_How to complete this task_. Please restate, word for word, each line from the one containing "- 🤖 **ADK-Powered" through the end of the entries below.

_Data listing_.
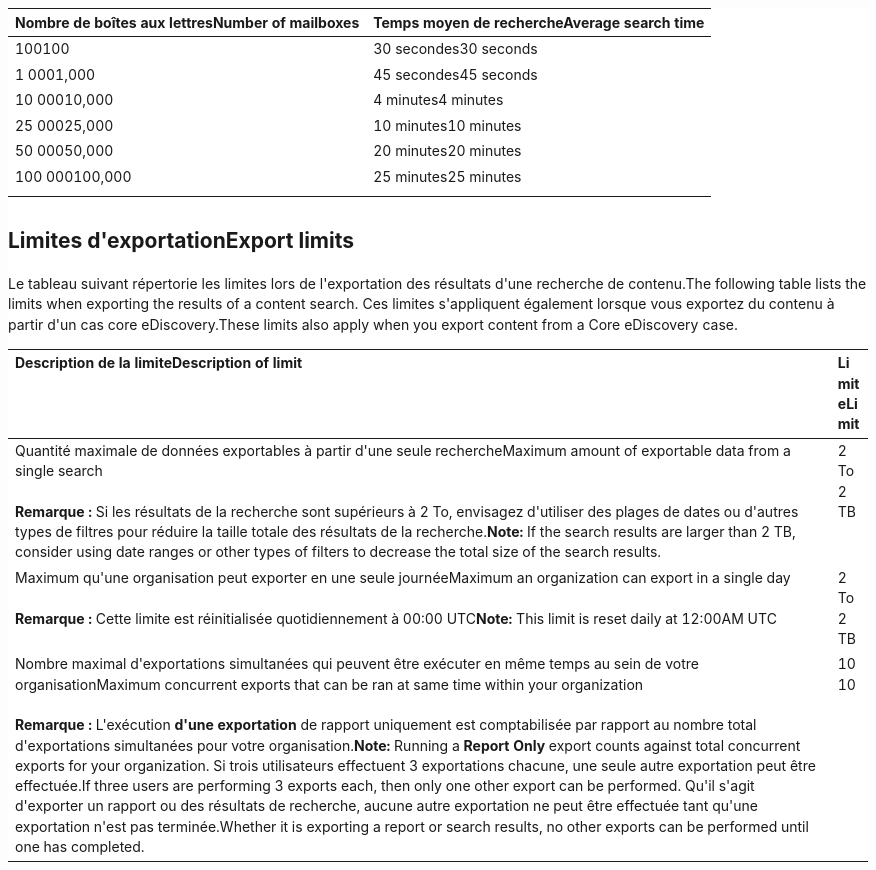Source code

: |<span data-ttu-id="77185-175">Nombre de boîtes aux lettres</span><span class="sxs-lookup"><span data-stu-id="77185-175">Number of mailboxes</span></span>|<span data-ttu-id="77185-176">Temps moyen de recherche</span><span class="sxs-lookup"><span data-stu-id="77185-176">Average search time</span></span>|
|:-----|:-----|
|<span data-ttu-id="77185-177">100</span><span class="sxs-lookup"><span data-stu-id="77185-177">100</span></span>|<span data-ttu-id="77185-178">30 secondes</span><span class="sxs-lookup"><span data-stu-id="77185-178">30 seconds</span></span>|
|<span data-ttu-id="77185-179">1 000</span><span class="sxs-lookup"><span data-stu-id="77185-179">1,000</span></span>|<span data-ttu-id="77185-180">45 secondes</span><span class="sxs-lookup"><span data-stu-id="77185-180">45 seconds</span></span>|
|<span data-ttu-id="77185-181">10 000</span><span class="sxs-lookup"><span data-stu-id="77185-181">10,000</span></span>|<span data-ttu-id="77185-182">4 minutes</span><span class="sxs-lookup"><span data-stu-id="77185-182">4 minutes</span></span>|
|<span data-ttu-id="77185-183">25 000</span><span class="sxs-lookup"><span data-stu-id="77185-183">25,000</span></span>|<span data-ttu-id="77185-184">10 minutes</span><span class="sxs-lookup"><span data-stu-id="77185-184">10 minutes</span></span>|
|<span data-ttu-id="77185-185">50 000</span><span class="sxs-lookup"><span data-stu-id="77185-185">50,000</span></span>|<span data-ttu-id="77185-186">20 minutes</span><span class="sxs-lookup"><span data-stu-id="77185-186">20 minutes</span></span>|
|<span data-ttu-id="77185-187">100 000</span><span class="sxs-lookup"><span data-stu-id="77185-187">100,000</span></span>|<span data-ttu-id="77185-188">25 minutes</span><span class="sxs-lookup"><span data-stu-id="77185-188">25 minutes</span></span>|
|||

## <a name="export-limits"></a><span data-ttu-id="77185-189">Limites d'exportation</span><span class="sxs-lookup"><span data-stu-id="77185-189">Export limits</span></span>
<span data-ttu-id="77185-190">Le tableau suivant répertorie les limites lors de l'exportation des résultats d'une recherche de contenu.</span><span class="sxs-lookup"><span data-stu-id="77185-190">The following table lists the limits when exporting the results of a content search.</span></span> <span data-ttu-id="77185-191">Ces limites s'appliquent également lorsque vous exportez du contenu à partir d'un cas core eDiscovery.</span><span class="sxs-lookup"><span data-stu-id="77185-191">These limits also apply when you export content from a Core eDiscovery case.</span></span>

|<span data-ttu-id="77185-192">Description de la limite</span><span class="sxs-lookup"><span data-stu-id="77185-192">Description of limit</span></span>|<span data-ttu-id="77185-193">Limite</span><span class="sxs-lookup"><span data-stu-id="77185-193">Limit</span></span>|
|:-----|:-----|
|<span data-ttu-id="77185-194">Quantité maximale de données exportables à partir d'une seule recherche</span><span class="sxs-lookup"><span data-stu-id="77185-194">Maximum amount of exportable data from a single search</span></span>  <br/><br/> <span data-ttu-id="77185-195">**Remarque :** Si les résultats de la recherche sont supérieurs à 2 To, envisagez d'utiliser des plages de dates ou d'autres types de filtres pour réduire la taille totale des résultats de la recherche.</span><span class="sxs-lookup"><span data-stu-id="77185-195">**Note:** If the search results are larger than 2 TB, consider using date ranges or other types of filters to decrease the total size of the search results.</span></span> <br/>  |<span data-ttu-id="77185-196">2 To</span><span class="sxs-lookup"><span data-stu-id="77185-196">2 TB</span></span>  <br/> | 
|<span data-ttu-id="77185-197">Maximum qu'une organisation peut exporter en une seule journée</span><span class="sxs-lookup"><span data-stu-id="77185-197">Maximum an organization can export in a single day</span></span> <br/><br/> <span data-ttu-id="77185-198">**Remarque :** Cette limite est réinitialisée quotidiennement à 00:00 UTC</span><span class="sxs-lookup"><span data-stu-id="77185-198">**Note:** This limit is reset daily at 12:00AM UTC</span></span> <br/> |<span data-ttu-id="77185-199">2 To</span><span class="sxs-lookup"><span data-stu-id="77185-199">2 TB</span></span> <br/> |
|<span data-ttu-id="77185-200">Nombre maximal d'exportations simultanées qui peuvent être exécuter en même temps au sein de votre organisation</span><span class="sxs-lookup"><span data-stu-id="77185-200">Maximum concurrent exports that can be ran at same time within your organization</span></span> <br/><br/> <span data-ttu-id="77185-201">**Remarque :** L'exécution **d'une exportation** de rapport uniquement est comptabilisée par rapport au nombre total d'exportations simultanées pour votre organisation.</span><span class="sxs-lookup"><span data-stu-id="77185-201">**Note:** Running a **Report Only** export counts against total concurrent exports for your organization.</span></span> <span data-ttu-id="77185-202">Si trois utilisateurs effectuent 3 exportations chacune, une seule autre exportation peut être effectuée.</span><span class="sxs-lookup"><span data-stu-id="77185-202">If three users are performing 3 exports each, then only one other export can be performed.</span></span> <span data-ttu-id="77185-203">Qu'il s'agit d'exporter un rapport ou des résultats de recherche, aucune autre exportation ne peut être effectuée tant qu'une exportation n'est pas terminée.</span><span class="sxs-lookup"><span data-stu-id="77185-203">Whether it is exporting a report or search results, no other exports can be performed until one has completed.</span></span>   <br/> |<span data-ttu-id="77185-204">10 </span><span class="sxs-lookup"><span data-stu-id="77185-204">10</span></span> <br/> |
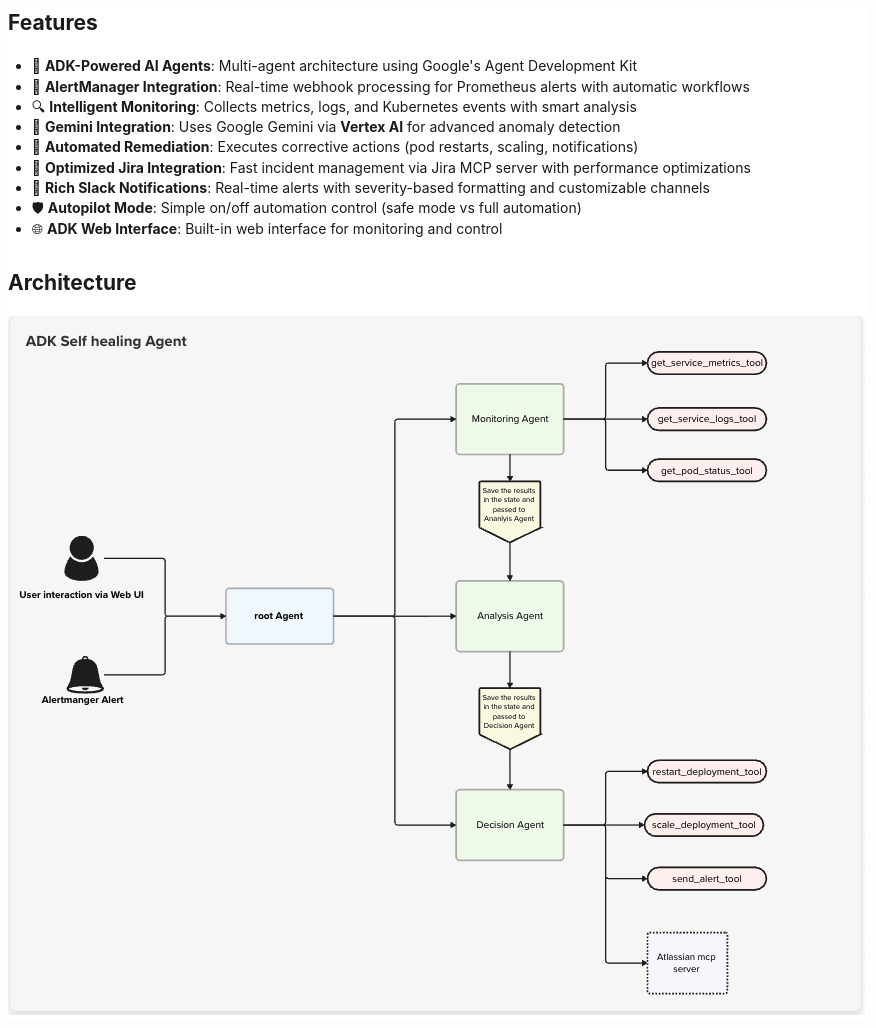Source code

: ## Features

- 🤖 **ADK-Powered AI Agents**: Multi-agent architecture using Google's Agent Development Kit
- 🚨 **AlertManager Integration**: Real-time webhook processing for Prometheus alerts with automatic workflows
- 🔍 **Intelligent Monitoring**: Collects metrics, logs, and Kubernetes events with smart analysis
- 🧠 **Gemini Integration**: Uses Google Gemini via **Vertex AI** for advanced anomaly detection
- 🔧 **Automated Remediation**: Executes corrective actions (pod restarts, scaling, notifications)
- 🎯 **Optimized Jira Integration**: Fast incident management via Jira MCP server with performance optimizations
- 💬 **Rich Slack Notifications**: Real-time alerts with severity-based formatting and customizable channels
- 🛡️ **Autopilot Mode**: Simple on/off automation control (safe mode vs full automation)
- 🌐 **ADK Web Interface**: Built-in web interface for monitoring and control



## Architecture

![ADK Self-Healing Agent Architecture](architecture_diagram%20.png)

_Task result_.
- 🤖 **ADK-Powered AI Agents**: Multi-agent architecture using Google's Agent Development Kit
- 🚨 **AlertManager Integration**: Real-time webhook processing for Prometheus alerts with automatic workflows
- 🔍 **Intelligent Monitoring**: Collects metrics, logs, and Kubernetes events with smart analysis
- 🧠 **Gemini Integration**: Uses Google Gemini via **Vertex AI** for advanced anomaly detection
- 🔧 **Automated Remediation**: Executes corrective actions (pod restarts, scaling, notifications)
- 🎯 **Optimized Jira Integration**: Fast incident management via Jira MCP server with performance optimizations
- 💬 **Rich Slack Notifications**: Real-time alerts with severity-based formatting and customizable channels
- 🛡️ **Autopilot Mode**: Simple on/off automation control (safe mode vs full automation)
- 🌐 **ADK Web Interface**: Built-in web interface for monitoring and control



## Architecture

![ADK Self-Healing Agent Architecture](architecture_diagram%20.png)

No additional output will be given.